The obligations of the Company under the senior notes are guaranteed by the following 100% owned subsidiaries of the Company (the “guarantor subsidiaries”): Round Mountain Gold Corporation, Kinross Brasil Mineração S.A., Fairbanks Gold Mining, Inc., Melba Creek Mining, Inc., KG Mining (Round Mountain) Inc., KG Mining (Bald Mountain) Inc., Great Bear Resources Ltd., and Compania Minera Mantos de Oro. All guarantees by the guarantor subsidiaries are joint and several, and full and unconditional, subject to certain customary release provisions contained in the indenture governing the senior notes.
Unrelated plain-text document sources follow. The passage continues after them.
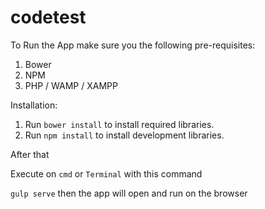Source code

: # codetest

To Run the App make sure you the following pre-requisites:
1. Bower
2. NPM
3. PHP / WAMP / XAMPP

Installation:
1. Run `bower install` to install required libraries.
2. Run `npm install` to install development libraries.

After that

Execute on `cmd` or `Terminal` with this command

`gulp serve` then the app will open and run on the browser


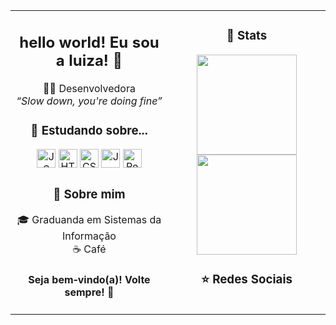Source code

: <table border="0" style="border-collapse: collapse;">
  <tr>
    <td width="50%">
      <div align="center">
        <h2> hello world! Eu sou a luiza! 💚</h2>
      </div>
      <div align="center">
        👩‍💻 Desenvolvedora <br/>
        <em>“Slow down, you're doing fine”</em>
      </div>
      <div align="center">
        <h3>💫 Estudando sobre... </h3>
        <img src="https://cdn.jsdelivr.net/gh/devicons/devicon/icons/javascript/javascript-original.svg" height="30" alt="JS"/>
        <img src="https://cdn.jsdelivr.net/gh/devicons/devicon/icons/html5/html5-plain.svg" height="30" alt="HTML"/>
        <img src="https://cdn.jsdelivr.net/gh/devicons/devicon/icons/css3/css3-plain.svg" height="30" alt="CSS"/>
        <img src="https://cdn.jsdelivr.net/gh/devicons/devicon/icons/java/java-original.svg" height="30" alt="Java"/>
        <img src="https://cdn.jsdelivr.net/gh/devicons/devicon/icons/react/react-original.svg" height="30" alt="React"/>
      </div>
      <div align="center">
        <h3>🔮 Sobre mim </h3>
        🎓 Graduanda em Sistemas da Informação<br/>
        ☕ Café 
      </div>
      <div align="center">
        <h4> Seja bem‑vindo(a)! Volte sempre! 💚</h4>
      </div>
    </td>
    <td width="50%" valign="top">
      <div align="center">
        <h3>🥇 Stats</h3>
        <img src="https://github-readme-stats.vercel.app/api?username=gabs-fe&show_icons=true&theme=radical&hide_title=true" height="160"/>
        <img src="https://github-readme-stats.vercel.app/api/top-langs/?username=gabs-fe&layout=compact&theme=radical" height="160"/>
      </div>
      <div align="center">
        <h3>⭐ Redes Sociais</h3>
        <a 
      </div>
    </td>
  </tr>
</table>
The guarantees are unsecured senior obligations of the respective guarantor subsidiaries and rank equally with all other unsecured senior obligations. The guarantees are effectively subordinated to any secured indebtedness and other secured liabilities of the respective guarantor subsidiaries. The obligations of each guarantor subsidiary under its respective guarantee are limited to an amount not to exceed the maximum amount that can be guaranteed by law or without resulting in its obligations under such guarantee being voidable or unenforceable under applicable laws relating to fraudulent transfer, or under similar laws affecting the rights of creditors generally.

 

The following tables contain consolidating summary financial information related to the guarantor subsidiaries. For purposes of this information, the financial statements of Kinross Gold Corporation and of the guarantor subsidiaries reflect investments in subsidiary companies on an equity accounting basis.

 

As at September 30, 2025 and December 31, 2024

 

   Kinross Gold Corp.   Guarantor Subsidiaries   Non-Guarantor Subsidiaries   Consolidation Adjustments(a)   Consolidated 
   Q3 2025   Q4 2024   Q3 2025   Q4 2024   Q3 2025   Q4 2024   Q3 2025   Q4 2024   Q3 2025   Q4 2024 
Current assets  $1,613.0   $878.5   $3,677.2   $2,806.0   $4,099.2   $3,847.4   $(5,975.6)  $(5,405.2)  $3,413.8   $2,126.7 
Non-current assets   8,014.1    8,792.3    5,656.7    5,667.5    27,260.1    31,105.3    (32,214.7)   (36,826.2)   8,716.2    8,738.9 
Current liabilities   286.7    449.2    1,743.4    1,521.3    5,151.8    4,494.8    (5,975.6)   (5,405.2)   1,206.3    1,060.1 
Non-current liabilities   1,383.5    2,360.0    1,033.7    1,140.5    1,486.1    3,460.5    (1,062.5)   (4,156.1)   2,840.8    2,804.9 

 

For the nine months ended September 30, 2025 and September 30, 2024

 

   Kinross Gold Corp.   Guarantor Subsidiaries   Non-Guarantor Subsidiaries   Consolidation Adjustments(a)   Consolidated 
   Q3 2025   Q3 2024   Q3 2025   Q3 2024   Q3 2025   Q3 2024   Q3 2025   Q3 2024   Q3 2025   Q3 2024 
Revenue  $3,654.6   $2,560.5   $3,200.8   $2,387.1   $1,340.5   $1,139.9   $(3,167.8)  $(2,354.5)  $5,028.1   $3,733.0 
Net earnings (loss) attributable to common shareholders   1,483.6    673.2    1,036.5    327.6    3,983.9    1,942.4    (5,020.4)   (2,270.0)   1,483.6    673.2 

 

(a)Consolidation adjustments represent the necessary amounts to eliminate the intercompany balances between the Company, the guarantor subsidiaries and other subsidiaries to arrive at the information for the Company on a consolidated basis.